Task requirements:
**a)** In the passage on Monk and Coltrane, what name did Monk always use for Coltrane?
**b)** List every act the passage on Monk and Coltrane names as playing the Carnegie Hall benefit concert.
**c)** Does each statement agree with the passage on Monk and Coltrane? Answer yes or no for each, and quote the words that settle it.
(i) Tickets for the Carnegie Hall benefit cost between $2.00 and $3.95.
(ii) "Live at the Five Spot" was released by Columbia.
(iii) Monk and Coltrane had been playing together for a year before the Carnegie Hall concert.

Source extract:
•••••

Monk’s son T S Monk, seven at the time and living in the shadow of his doting father's musically driven life, recalls(5) that Coltrane would visit their house almost every day, an apartment so small that the piano lived in the kitchen/dining room. Monk would be continually mentoring Coltrane, never calling him “John”, always “Coltrane”; demanding he play more complex material, urging him to break away from Miles’ influence.
This vital alliance in both musicians’ careers was criminally under-recorded. In ‘58 a recording from relatively early within this period was released by Blue Note under the name “Live at the Five Spot”. The legend behind this recording being that Coltrane’s first wife, Naima, was bootlegging the concert and that it was not fully miked for recording. I haven’t heard it, sorry, but the word “tentative” always comes out to describe Coltrane’s approach in review, Monk’s material is complex and at first it must have proved taxing.
In November of that year, after playing together for 6 months and nearing the end of their relationship (Coltrane had got his own group together to record Blue Train that September, a record that would become his first major statement, making his name), the quartet were invited to play a benefit concert for the Morningside Community Centre at Carnegie Hall. Trane and Monk had been playing together long enough to know each others styles completely. The ticket price over the door was $2.00 - $3.95, for which the audience was graced to see(6) Billie Holiday, Ray Charles, Chet Baker with Zoot Sims, Sonny Rollins, The full Dizzy Gillespie Orchestra and, of course, Monk and ‘Trane.

•••••

Provided material:

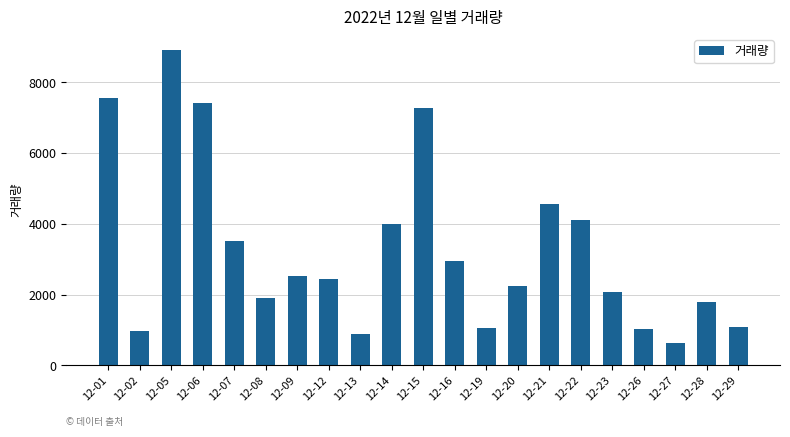

At which category does the chart reach its peak across all series?

12-05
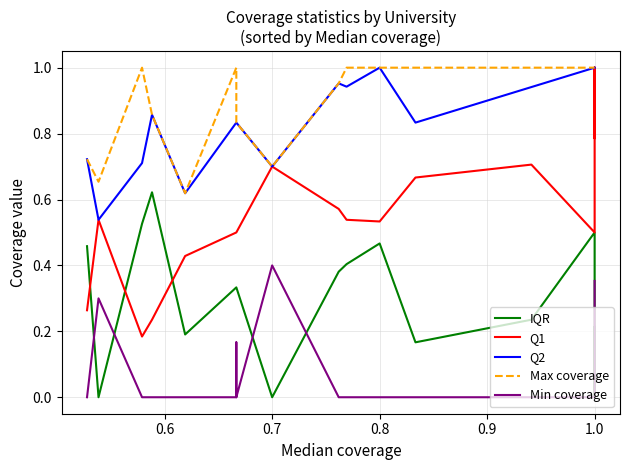

What are all the series names shown in the legend?

IQR, Q1, Q2, Max coverage, Min coverage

•••••

Answers for the exercise:
**a)** He always called him "Coltrane," never "John."

**b)** Billie Holiday; Ray Charles; Chet Baker with Zoot Sims; Sonny Rollins; the full Dizzy Gillespie Orchestra; Monk and 'Trane

**c)**
(i) Yes: "The ticket price over the door was $2.00 - $3.95"
(ii) No: "released by Blue Note under the name “Live at the Five Spot”"
(iii) No: "after playing together for 6 months"